There are diplomatic missteps — and then there are acts of willful historical malpractice. Newly installed U.S. ambassador to Poland Thomas Rose did not merely err in Warsaw; he presumed the authority to rewrite history. His remarks were historically indefensible, morally reckless and — if spoken in ignorance — evidence of unfitness. If spoken knowingly, they were a calculated betrayal.
Speaking before an international gathering of Jewish jurists, Rose declared that Polish complicity in the Holocaust was “a grotesque falsehood” and “the equivalent of a blood libel.” The term “blood libel” refers to an antisemitic conspiracy once used to justify violence against Jews. To deploy it against historians and survivors defending documented truth is not only perverse — it is morally inverted.
No credible scholar disputes that Nazi Germany engineered the Holocaust. Yet historians and survivor testimony have long established that thousands of Poles aided German persecution — including in episodes that predated formal occupation. The renowned historian and sociologist Jan T. Gross detailed the 1941 Jedwabne massacre. The 1946 Kielce pogrom is part of the postwar record. Truth is not elusive — only the willingness to acknowledge it.
It is also true that more than 6,700 Poles are honored by Yad Vashem as “Righteous Among the Nations” for risking their lives to save Jews. But honoring courage requires confronting complicity. One cannot exist without the other.
And here lies the crux: Thomas Rose is not a historian, nor is he a scholar of European history — he’s not even a career diplomat. His background is political. He spent years as a conservative commentator and served as senior adviser to former Vice President Mike Pence. In his own confirmation hearing, he conceded pointedly, “I’m not a career diplomat.” Yet, as ambassador, he chose to pronounce sweeping moral judgment on Holocaust history — with the confidence of someone untroubled by the limits of his expertise.

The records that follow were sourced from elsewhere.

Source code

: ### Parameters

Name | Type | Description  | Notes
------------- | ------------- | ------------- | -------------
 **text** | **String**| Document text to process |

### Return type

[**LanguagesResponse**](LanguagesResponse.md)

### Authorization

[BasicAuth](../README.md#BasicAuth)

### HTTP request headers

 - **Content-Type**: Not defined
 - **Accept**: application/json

Rose’s remarks echo the Polish Law and Justice Party’s ongoing revisionist effort. Just days before his speech, officials pressed Yad Vashem to amend phrasing about wartime restrictions on Jews from “in Poland” to “in German-occupied Poland.” The nuance was never contested by scholars; the objection revealed not a quest for accuracy, but for absolution. Rose furnished U.S. endorsement to that impulse.
We have seen this before. In 2018, the United States opposed Poland’s law criminalizing any references to complicity. That bipartisan position reflected the principle that discomfort does not justify erasure. Rose discarded that standard, recasting historical accountability as defamation to curry political favor.
Poland need not bear collective guilt. But it must accept complexity. Mature nations confront their past; insecure ones rewrite it. Diplomats serve truth — not ideological convenience.
Resolution now demands clarity, not appeasement. The U.S. State Department must publicly correct the record and reaffirm America’s commitment to historical accuracy. Jewish leaders, historians and policymakers must respond not with outrage but with insistence — fortified by evidence and moral authority.
Rose claimed his remarks would “start a conversation.” What they revealed instead is a willingness to trade integrity for expediency. The real conversation — and a necessary one — is whether someone so careless with history should be trusted to speak for the United States at all.